I would suggest considering reducing the executable size instead:

  • use nvprune to remove GPU binaries you do not need. CUDA libraries come with GPU binaries for all major GPU variants and that’s a lot of GPU code. If you’re only interested in one of those GPUs, Use nvprune to keep GPU blobs only for your GPU and that will reduce the executable size a lot.
  • Link with CUDA libraries dynamically. This also avoids the executable relocation issues, but adds runtime dependencies, which may be an issue in some cases.
  • If most of GPU code comes from the sources you compile yourself, then you can try enabling GPU image compression with -Xcuda-fatbinary --compress-all This assumes you’re compiling with clang, but I think NVCC sholud have a similar way to pass an option to fatbinary.

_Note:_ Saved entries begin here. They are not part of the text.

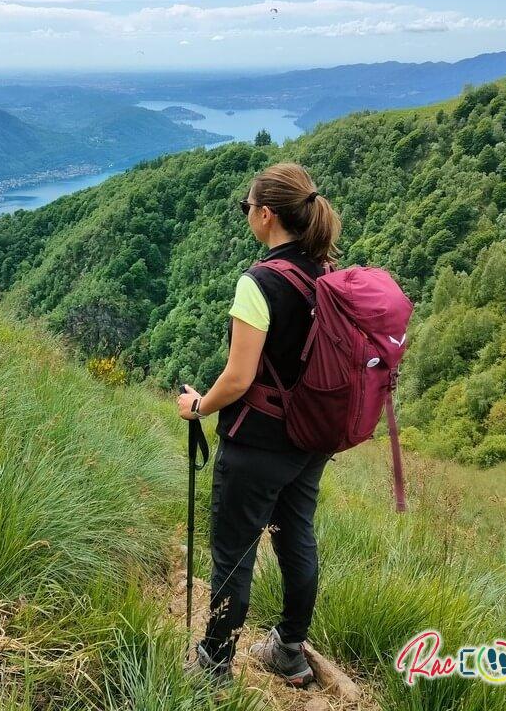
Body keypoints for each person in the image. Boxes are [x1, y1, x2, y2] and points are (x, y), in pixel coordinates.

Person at [177, 161, 341, 687]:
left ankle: (215, 663)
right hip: (309, 441)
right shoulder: (327, 274)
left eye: (247, 207)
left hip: (258, 445)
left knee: (233, 552)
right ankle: (289, 651)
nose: (246, 214)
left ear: (266, 214)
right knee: (297, 538)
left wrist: (199, 408)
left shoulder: (260, 282)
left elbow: (239, 377)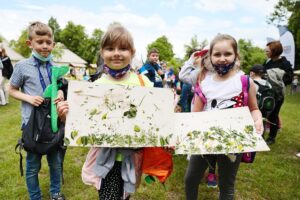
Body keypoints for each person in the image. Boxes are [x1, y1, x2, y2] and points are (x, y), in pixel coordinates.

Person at [58, 24, 154, 200]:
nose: (116, 53)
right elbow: (83, 124)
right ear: (102, 53)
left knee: (125, 196)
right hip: (105, 157)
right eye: (110, 48)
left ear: (132, 53)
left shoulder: (143, 83)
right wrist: (66, 117)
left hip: (132, 157)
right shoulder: (95, 87)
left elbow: (154, 117)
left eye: (123, 48)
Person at [184, 34, 263, 200]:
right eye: (217, 54)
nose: (222, 59)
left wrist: (257, 118)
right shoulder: (204, 83)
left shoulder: (245, 82)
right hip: (204, 138)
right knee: (191, 179)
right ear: (210, 57)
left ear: (236, 55)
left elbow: (254, 108)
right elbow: (195, 115)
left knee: (226, 185)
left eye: (227, 54)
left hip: (233, 141)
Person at [8, 21, 65, 200]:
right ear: (30, 43)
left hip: (54, 123)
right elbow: (11, 90)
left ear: (53, 45)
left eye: (48, 42)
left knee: (56, 163)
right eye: (40, 42)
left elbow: (61, 85)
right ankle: (35, 197)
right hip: (32, 125)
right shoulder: (22, 66)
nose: (44, 46)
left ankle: (55, 193)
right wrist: (29, 98)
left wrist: (61, 92)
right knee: (33, 166)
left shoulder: (56, 66)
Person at [263, 40, 293, 145]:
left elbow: (289, 79)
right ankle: (260, 134)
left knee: (273, 115)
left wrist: (276, 77)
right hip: (267, 92)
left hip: (278, 94)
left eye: (267, 51)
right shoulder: (268, 62)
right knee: (263, 113)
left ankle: (271, 137)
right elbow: (262, 73)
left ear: (274, 51)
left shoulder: (284, 63)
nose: (265, 52)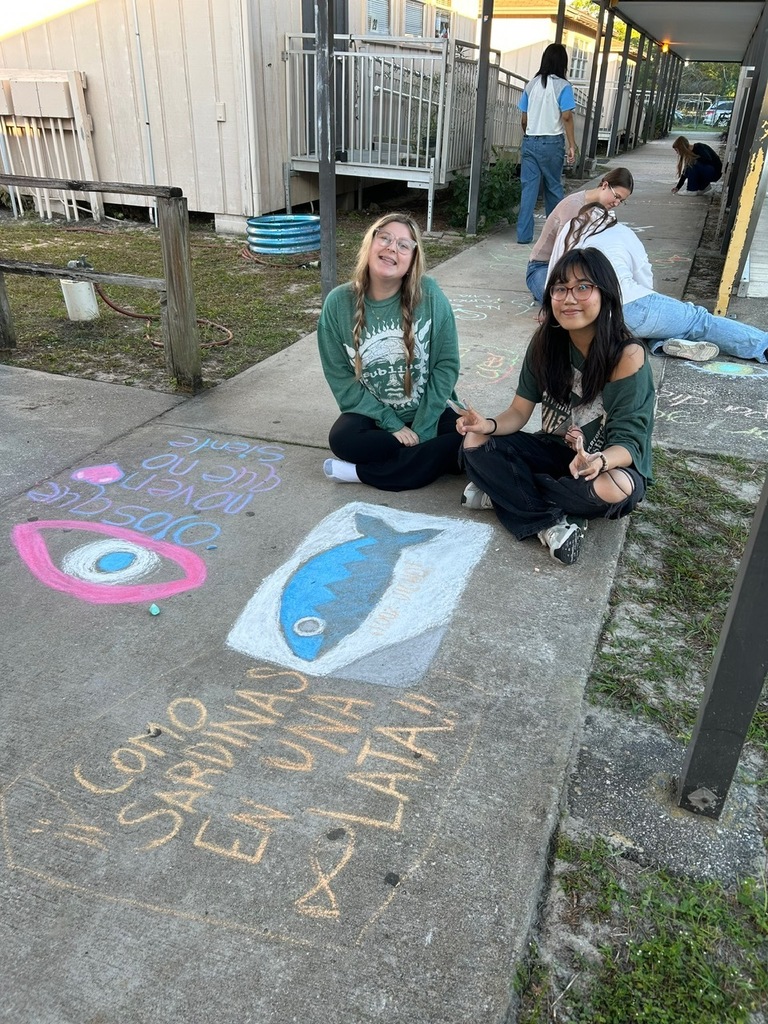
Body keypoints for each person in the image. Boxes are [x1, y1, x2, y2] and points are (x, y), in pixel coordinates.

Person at [456, 248, 654, 567]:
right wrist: (487, 425)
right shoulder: (545, 343)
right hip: (553, 452)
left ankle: (506, 493)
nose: (569, 298)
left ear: (605, 295)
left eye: (583, 287)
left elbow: (629, 442)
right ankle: (548, 524)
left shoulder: (626, 356)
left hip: (604, 463)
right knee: (475, 443)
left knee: (617, 489)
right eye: (560, 288)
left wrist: (598, 460)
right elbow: (519, 413)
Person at [317, 212, 464, 491]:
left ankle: (360, 474)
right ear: (369, 244)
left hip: (428, 410)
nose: (392, 248)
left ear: (412, 260)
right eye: (385, 238)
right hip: (374, 417)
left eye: (403, 245)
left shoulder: (430, 295)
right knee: (342, 439)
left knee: (468, 440)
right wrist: (392, 424)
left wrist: (422, 428)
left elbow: (446, 366)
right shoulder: (337, 304)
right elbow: (341, 380)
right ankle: (427, 460)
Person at [548, 203, 768, 363]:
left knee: (649, 326)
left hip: (586, 317)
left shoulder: (569, 230)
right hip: (627, 304)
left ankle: (664, 344)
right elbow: (644, 276)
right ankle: (762, 346)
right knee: (697, 319)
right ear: (609, 216)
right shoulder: (621, 231)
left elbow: (554, 275)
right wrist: (651, 303)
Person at [526, 167, 634, 303]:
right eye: (616, 196)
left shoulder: (601, 210)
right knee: (563, 302)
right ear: (605, 185)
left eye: (621, 201)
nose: (617, 203)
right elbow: (562, 256)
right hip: (543, 266)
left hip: (576, 267)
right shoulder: (574, 206)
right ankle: (545, 295)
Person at [516, 43, 577, 245]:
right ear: (563, 63)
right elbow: (566, 116)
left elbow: (523, 120)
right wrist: (572, 144)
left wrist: (530, 136)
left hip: (530, 141)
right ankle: (557, 235)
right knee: (553, 189)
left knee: (529, 190)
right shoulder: (563, 86)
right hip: (552, 143)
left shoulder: (530, 85)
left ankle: (524, 236)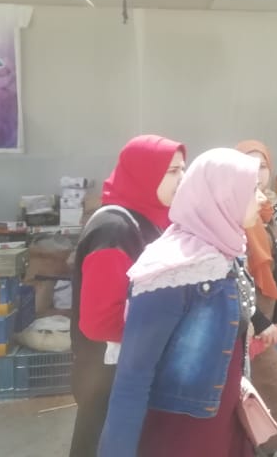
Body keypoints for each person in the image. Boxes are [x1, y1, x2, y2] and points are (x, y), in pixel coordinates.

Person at [99, 148, 274, 456]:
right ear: (223, 196)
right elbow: (133, 376)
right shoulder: (171, 270)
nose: (261, 198)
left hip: (224, 422)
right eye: (252, 190)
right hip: (182, 436)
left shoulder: (226, 253)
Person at [68, 135, 185, 457]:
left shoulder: (154, 219)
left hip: (134, 368)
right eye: (172, 171)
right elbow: (99, 322)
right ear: (144, 173)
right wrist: (170, 330)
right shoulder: (115, 229)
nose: (182, 179)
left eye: (183, 169)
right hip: (109, 378)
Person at [236, 140, 277, 453]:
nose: (257, 173)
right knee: (266, 390)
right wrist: (258, 320)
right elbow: (233, 273)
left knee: (264, 395)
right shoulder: (233, 210)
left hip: (266, 306)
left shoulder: (269, 205)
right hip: (246, 316)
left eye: (262, 166)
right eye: (249, 165)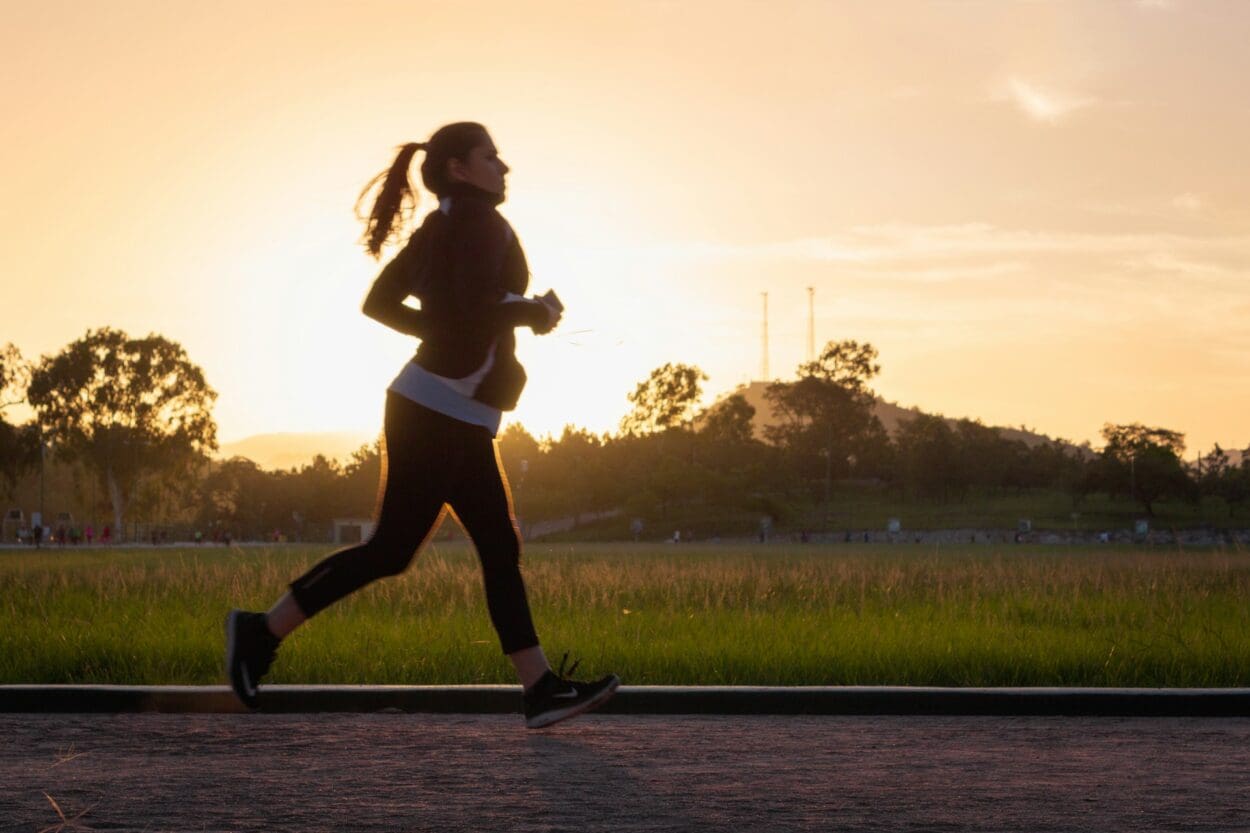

While neither of these workarounds solves the issue, they do tend to provide sufficient relief in most cases.

–Artem

Thanks for suggestions Artem.

Can you clarify on “You may be able to shuffle things around enough to avoid the issue for the time being, but it will not change the fact that the executable is too large and the overflow will come back sooner or later, as binaries tend to grow over time.”

As far as I can tell there is only one relocation from .text in to a cuda code. Some kind of cuda runtime. If the rest of the code is just GPU code, and .nv_fatbin is after .bss then seems like .nv_fatbin can continue to grow. I guess .text and other sections can grow and eventually yes we will hit relocation overflows because of that.

Alex

Thanks for suggestions Artem.

Can you clarify on “You may be able to shuffle things around enough to avoid the issue for the time being, but it will not change the fact that the executable is too large and the overflow will come back sooner or later, as binaries tend to grow over time.”

As far as I can tell there is only one relocation from .text in to a cuda code.

This is an implementation detail. There’s no guarantee that it will be the case for everyone. It’s just data. Nothing stops me from writing the code to access some GPU binaries directly. I believe some of the CUDA libraries do so.

Some kind of cuda runtime. If the rest of the code is just GPU code, and .nv_fatbin is after .bss then seems like .nv_fatbin can continue to grow.

It just happens to end up there as yet another data section. It is not expected to grow at runtime. AFAICT the GPU binaries are placed in a special section so various CUDA tools can find them. E.g. cuobjdump. Renaming the section or moving it around will not affect the functionality of the application itself.

I guess .text and other sections can grow and eventually yes we will hit relocation overflows because of that.

It all will depend on the specifics of what gets linked into your executable.

In general, if the sum total of your coda and data is more than 2GB, the possibility for the overflow is there. For an executable that large, it’s impractical-to-impossible to guarantee that code X that accesses data Y are close enough. You can often do it in a specific case, but not in general. You do not control what ends up in .nv_fatbin and you do not have control over who/where/how accesses it. Moving fatbin to the top would move it out of the way of relocs between .text and regular data, but you’re still open to overflows between the end of .text and .nv_fatbinary, if they are large enough.

In other words, relocating GPU blobs to the top may provide a benefit, but it’s not a complete solution. We’ve tried that already internally. One example – it is not sufficient to avoid overflows in a tensorflow application with all needed CUDA libraries statically linked in.